Artificial intelligence keeps beating humans at games. This time it’s the card game Bridge—but it’s weirder than you think

March 30, 2022, 10:18 PM UTC

Artificial intelligence continues to best humans at games, this time the classic card game Bridge. 

Researchers from the French A.I. research firm NukkAI held a competition last week in Paris in which the startup’s A.I. defeated some of the world’s top Bridge players in a tournament. The victory follows a string of recent conquests in which A.I. has defeated humans in various games, such as the ancient Chinese board game Go and the video game Grand Turismo Sport.

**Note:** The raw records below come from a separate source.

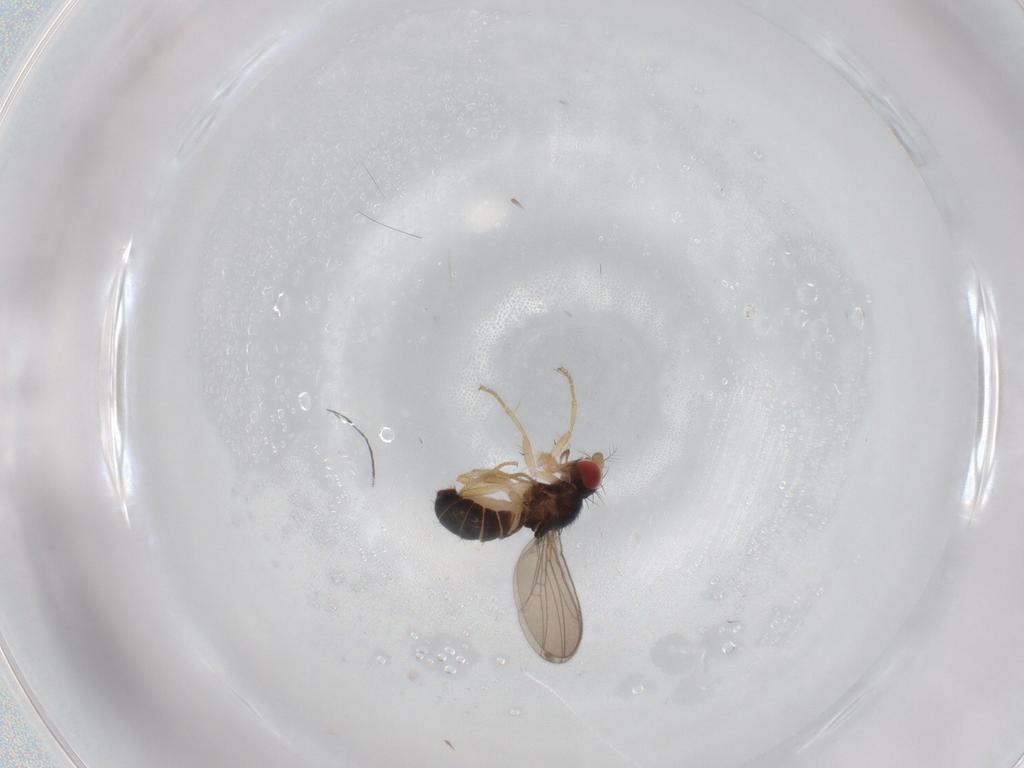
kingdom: Animalia
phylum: Arthropoda
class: Insecta
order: Diptera
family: Drosophilidae
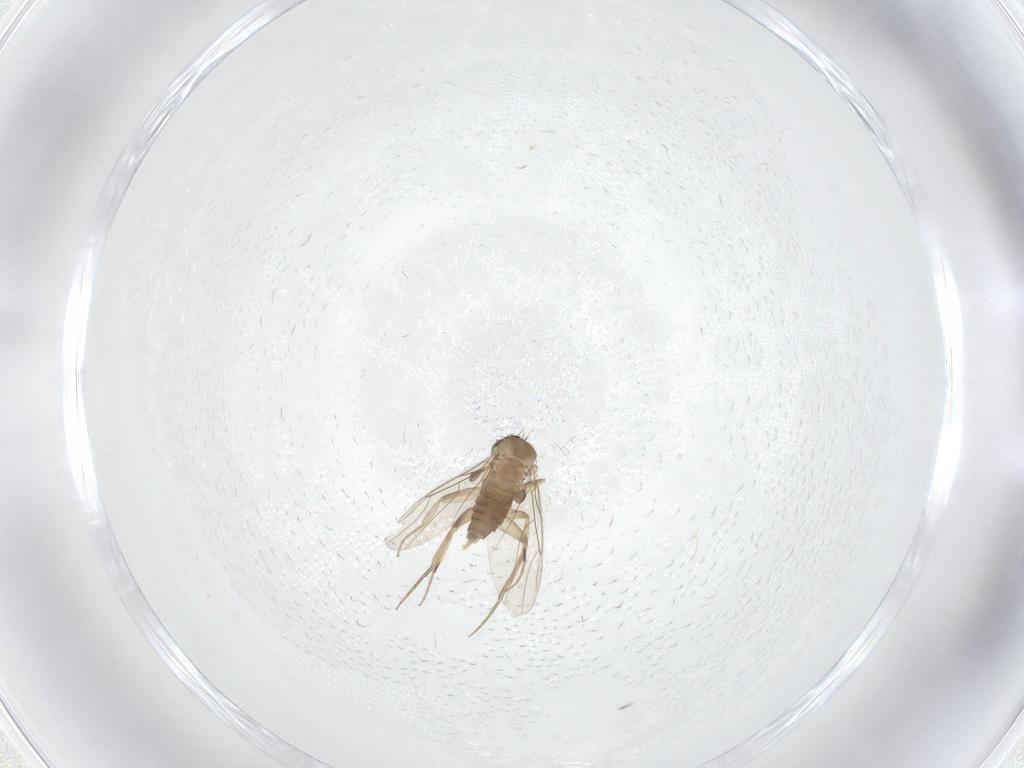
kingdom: Animalia
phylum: Arthropoda
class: Insecta
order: Diptera
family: Phoridae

The win was noteworthy because Bridge requires players to make strategies without knowing many of their opponents’ cards, making it a more difficult challenge than games like Chess, in which players can see their opponents’ pieces.

But about that defeating humans thing. It’s only sort of what happened.

The A.I. did not defeat human Bridge players in direct one-on-one games. Instead, the A.I. outperformed human players when competing against other computer opponents during a series of matches, or deals, in which the conditions were similar. 

Additionally, the tournament did not include the “bidding” process that takes place during the beginning of a Bridge match. During bidding, players must tell their opponents how many “tricks” it will take for them to win based on the cards that they were dealt; the Telegraph, which reported on the tournament, referred to the bidding process as the “most quixotic part of bridge.” 

Noam Brown, an A.I. research scientist at Facebook parent Meta, downplayed the significance of the A.I.’s victory on Twitter, noting that the A.I. did not beat humans in one-on-one victories and was not involved in “bidding.”

“Bridge remains an unsolved challenge for A.I.,” Brown wrote. “I’m not working on it, but I think the team that actually beats world champions in the game deserves fair recognition for it.”

The neurosymbolic approach

Still, the A.I. Bridge tournament was noteworthy because it demonstrated a different approach to developing sophisticated A.I. software.

Previous A.I. victories primarily involved the A.I. technique of deep learning, in which researchers use neural network software to analyze and act on patterns found in enormous quantities of data. NukkAI, however, used a so-called neurosymbolic approach to creating it’s A.I.

To create their software, researchers specializing in neurosymbolic A.I. use a blend of deep learning techniques and other A.I. concepts that have generally fallen out of favor over the past few years. 

In previous academic papers, the NukkAI researchers described how they used a statistical approach known as Probabilistic Logic Programming to help their A.I. derive strategies at winning bridge even when the A.I. is unaware of its opponents’ cards.

The NukkAI researchers also used a variant of the popular Monte Carlo “search” technique to help the software better evaluate possible moves, as they descriube in an another research paper.

Meta A.I. researchers previously used a combination of deep learning and Monte Carlo techniques to create software that mastered the card game Hanabi.